LETTER FROM THE JUNGLE 1 “I want to be a journalist”
By Fr Leo Kartiko
16 May 2014. Dear Fr Giorgio, thank you very much for your quick response and for the news you regularly send me. Here in Kamusi we have no information; no Post Courier, no National, no Wantok or Catholic Reporter. I have been here since August 2013 after spending three years in Boset along the Middle Fly River. We take care of the Small Christian Communities in twenty-three villages. We try to assure basic education and health services. The logging company has an internet connection, which works when there is good weather. Otherwise is off. It is for internal use only. They will allow me to connect when they don’t need it. So, don’t expect me to answer your emails fast. Kamusi is a remote logging camp in Western Province at the boundary with the Gulf province. It’s managed by Wawoi Guavi Timber Co Ltd, a subsidiary of the giant timber company Rimbunan Hijau, RH in short.
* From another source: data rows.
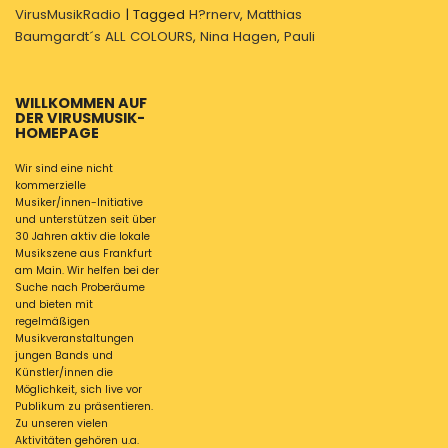
VirusMusikRadio
|
Tagged
H?rnerv
,
Matthias
Baumgardt´s ALL COLOURS
,
Nina Hagen
,
Pauli
WILLKOMMEN AUF
DER VIRUSMUSIK-
HOMEPAGE
Wir sind eine nicht
kommerzielle
Musiker/innen-Initiative
und unterstützen seit über
30 Jahren aktiv die lokale
Musikszene aus Frankfurt
am Main. Wir helfen bei der
Suche nach Proberäume
und bieten mit
regelmäßigen
Musikveranstaltungen
jungen Bands und
Künstler/innen die
Möglichkeit, sich live vor
Publikum zu präsentieren.
Zu unseren vielen
Aktivitäten gehören u.a.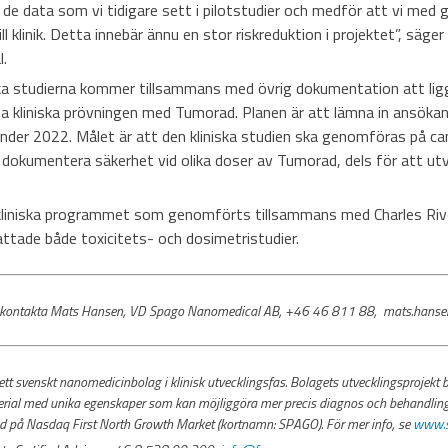
de data som vi tidigare sett i pilotstudier och medför att vi med 
ll klinik. Detta innebär ännu en stor riskreduktion i projektet”, säg
.
ska studierna kommer tillsammans med övrig dokumentation att ligga
 kliniska prövningen med Tumorad. Planen är att lämna in ansökan 
nder 2022. Målet är att den kliniska studien ska genomföras på ca
 dokumentera säkerhet vid olika doser av Tumorad, dels för att utv
ekliniska programmet som genomförts tillsammans med Charles Riv
tade både toxicitets- och dosimetristudier.
ion, kontakta Mats Hansen, VD Spago Nanomedical AB, +46 46 811 88, mats.han
t svenskt nanomedicinbolag i klinisk utvecklingsfas. Bolagets utvecklingsprojekt 
rial med unika egenskaper som kan möjliggöra mer precis diagnos och behandling
ad på Nasdaq First North Growth Market (kortnamn: SPAGO). För mer info, se
www.s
Fr. Yohanes Werang is still in Europe for meetings. He will be back in June, but not for long. He is going back to work in Indonesia at least for some time. He often tells me to take up his job of writing news from these remotest corners of the Western province. I am telling him that I don’t know how to do it. He says, “Don’t’ worry! Fr Giorgio will do the editing. He will put an Italian flavor on top of any broken English!” You know Father, every news that is being posted makes our simple people so proud! Even our government officials are so happy; because nobody talks and writes of the people of Western province and their hard life. For this simple reason I would like to become a reporter and a journalist!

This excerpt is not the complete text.